Categories – family or species, color or size – can bias our perception. This effect appears in widespread patterns of brain activity, according to the research.
Dasa Zeithamova’s team at the University of Oregon found that category labels could change the way people perceived faces after just a few exposures. “It’s surprising that this is happening so quickly,” says Zeithamova. She and former graduate student Stefania Ashby report their findings in the Journal of Neuroscience.
Zeithamova and Ashby used a computer program to mix different pairs of face photos. They created a library of new face images, some of which shared a “parent” face and therefore had subtle similarities in facial features.
Some faces that shared a parent face were given the same surname, while others were classified into different families. During a series of trials, participants learned the first and last name of each of the faces.

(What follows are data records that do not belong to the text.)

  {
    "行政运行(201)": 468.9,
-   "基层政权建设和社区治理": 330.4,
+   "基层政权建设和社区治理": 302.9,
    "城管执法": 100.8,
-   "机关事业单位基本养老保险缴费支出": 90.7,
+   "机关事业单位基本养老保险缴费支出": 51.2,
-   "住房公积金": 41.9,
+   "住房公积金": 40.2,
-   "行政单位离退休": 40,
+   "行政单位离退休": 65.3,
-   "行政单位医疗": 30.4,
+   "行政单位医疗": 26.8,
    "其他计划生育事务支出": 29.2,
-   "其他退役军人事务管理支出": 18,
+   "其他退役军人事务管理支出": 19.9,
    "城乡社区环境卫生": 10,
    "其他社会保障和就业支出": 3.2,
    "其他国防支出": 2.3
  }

In a previous experiment, Zeithamova’s lab found that participants viewed faces as more similar when paired with the same last name. In this new work, she studied participants’ brain activity as they performed a similar task. This time, participants did not consciously rate faces from the same family as being more similar. But the prejudices still largely manifested themselves in their brains.

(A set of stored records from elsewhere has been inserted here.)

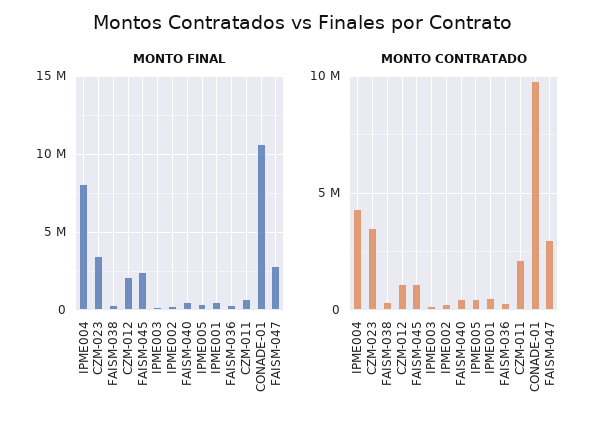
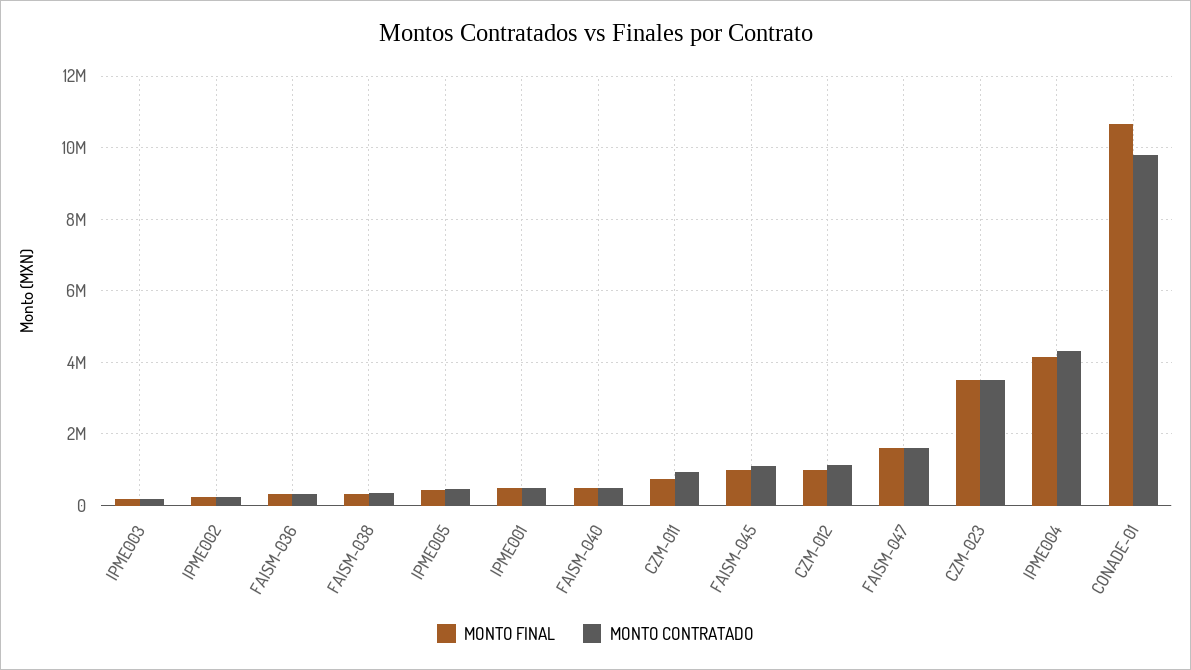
  {
    "MONTO FINAL": {
-     "IPME004": 8000000,
+     "IPME004": 4200000,
      "CZM-023": 3400000,
      "FAISM-038": 400000,
-     "CZM-012": 2000000,
+     "CZM-012": 1000000,
-     "FAISM-045": 2500000,
+     "FAISM-045": 1000000,
      "IPME003": 200000,
      "IPME002": 200000,
      "FAISM-040": 600000,
      "IPME005": 400000,
      "IPME001": 400000,
      "FAISM-036": 400000,
      "CZM-011": 800000,
      "CONADE-01": 10600000,
-     "FAISM-047": 3000000
+     "FAISM-047": 1600000
    },
    "MONTO CONTRATADO": {
      "IPME004": 4400000,
      "CZM-023": 3400000,
      "FAISM-038": 400000,
      "CZM-012": 1200000,
      "FAISM-045": 1200000,
      "IPME003": 200000,
      "IPME002": 200000,
      "FAISM-040": 600000,
      "IPME005": 400000,
      "IPME001": 600000,
      "FAISM-036": 400000,
-     "CZM-011": 2000000,
+     "CZM-011": 1000000,
      "CONADE-01": 9800000,
-     "FAISM-047": 3000000
+     "FAISM-047": 1600000
    }
  }

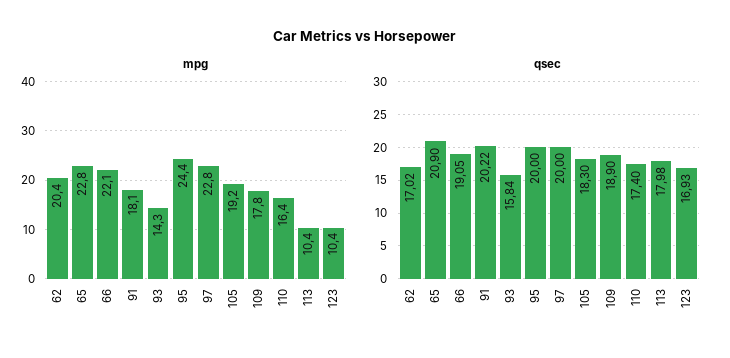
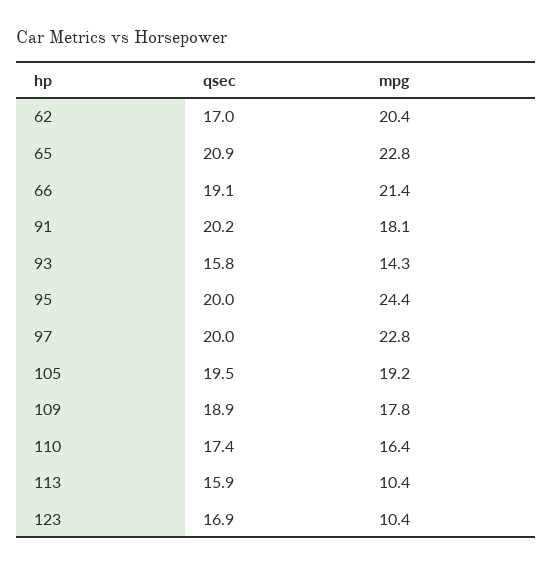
  {
    "mpg": {
      "62": 20.4,
      "65": 22.8,
-     "66": 22.1,
+     "66": 21.4,
      "91": 18.1,
      "93": 14.3,
      "95": 24.4,
      "97": 22.8,
      "105": 19.2,
      "109": 17.8,
      "110": 16.4,
      "113": 10.4,
      "123": 10.4
    },
    "qsec": {
      "62": 17.02,
      "65": 20.9,
      "66": 19.05,
      "91": 20.22,
      "93": 15.84,
      "95": 20,
      "97": 20,
-     "105": 18.3,
+     "105": 19.5,
      "109": 18.9,
      "110": 17.4,
-     "113": 17.98,
+     "113": 15.9,
      "123": 16.93
    }
  }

“We saw that brain representations became skewed to highlight commonalities between things that share a label,” says Zeithamova, with more similar patterns of activity when people saw faces in the same family.
When people saw face photos that shared a relative’s face but weren’t classified as related, brain activity was more distinct.

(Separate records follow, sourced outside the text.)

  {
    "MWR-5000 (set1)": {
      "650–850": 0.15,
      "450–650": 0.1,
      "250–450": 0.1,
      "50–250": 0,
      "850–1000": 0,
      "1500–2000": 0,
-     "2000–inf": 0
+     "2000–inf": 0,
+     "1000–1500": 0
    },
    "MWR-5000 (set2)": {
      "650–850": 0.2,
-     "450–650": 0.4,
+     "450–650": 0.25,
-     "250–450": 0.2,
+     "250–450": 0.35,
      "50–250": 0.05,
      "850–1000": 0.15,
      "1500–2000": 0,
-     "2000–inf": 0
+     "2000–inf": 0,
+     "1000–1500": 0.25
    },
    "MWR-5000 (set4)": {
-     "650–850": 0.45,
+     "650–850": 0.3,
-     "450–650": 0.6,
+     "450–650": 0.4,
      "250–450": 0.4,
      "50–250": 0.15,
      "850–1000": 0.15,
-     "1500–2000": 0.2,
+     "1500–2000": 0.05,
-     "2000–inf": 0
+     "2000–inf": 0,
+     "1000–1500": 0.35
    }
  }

“We thought maybe a few regions would show this bias, but instead we found it everywhere,” she says.
When people have certain categories or concepts in mind, they focus on specific relevant features and ignore others. But to succeed in the task at hand here, the participants also had to pay attention to the differences between the faces; they had to be able to tell Peter Miller from Kyle Miller. Instead, the mere presence of category labels skewed the brain, and “people ignored the information they actually needed for the task,” says Zeithamova.
It remains to be seen to what extent the conclusion generalizes. Next, Zeithamova wants to determine whether pre-existing category labels also distort how the brain interprets new faces, and whether people can update categories in the face of new information.